Cholera: Precautionary measures fail Zimbabwe

Despite tighter border controls mounted at the instigation of the Ministry of Health and Child Care, the dreaded cholera disease has found its way into Zimbabwe.
Zimbabwe is facing an imminent health crisis, the second of this nature in just over a decade

Harare – Despite tighter border controls mounted at the instigation of the Ministry of Health and Child Care, the dreaded cholera disease has found its way into Zimbabwe.

From as early as January 10, Zimbabwe had started applying methods to ensure there is reduced importation of the disease through wares and supplies brought by cross border traders.

Victoria Falls Municipality stopped Zambian vendors who commute to sell their foodstuffs in the town but it seems the intervention was too late.

Cases have surfaced in Chegutu and as of today, 32 have been recorded with fears that more could emerge.

Despite conceited efforts by the Ministry of Health and non-governmental organisations to combat the contamination related disease, the number of reported cases seem to be on the rise.

Five people have since succumbed to the disease so far as assurances made by authorities on their ability to contain the predicted entry of the disease into the country start to depreciate.

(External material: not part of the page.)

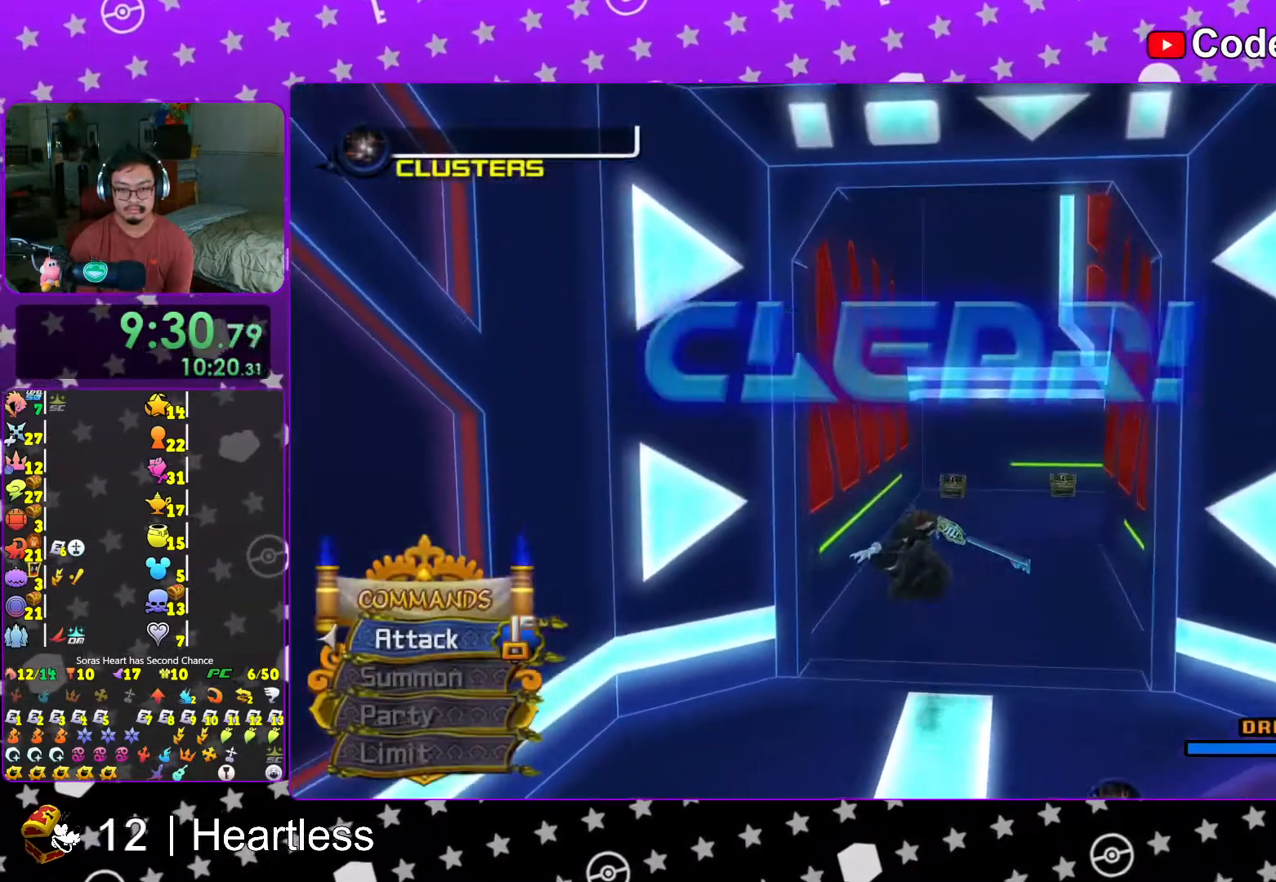
{"buttons": ["Y"], "left_stick": "center", "right_stick": "center", "events": [[233, "left_stick", "center"]]}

The failure to contain the disease in Chegutu puts to question the preparedness of the country through Ministry of Health and Child Care who promised that there are prepared to deal with cases when the disease was first reported in Zambia.

Zimbabwe has bad memories with cholera, the last time the disease was recorded in the country about 6000 people lost their lives to the disease.

Promises from David Parirenyatwa suggesting that the country is on high alert does not make much difference at a time when the toll is ascending.

People have been calling for action and it does not seem as if the rapid response mechanisms he keeps mentioning are helping the situation.

For a man whose inclusion in cabinet raised a lot of concern his Ministry`s showing against cholera raises questions on whether the ministry needs new hands.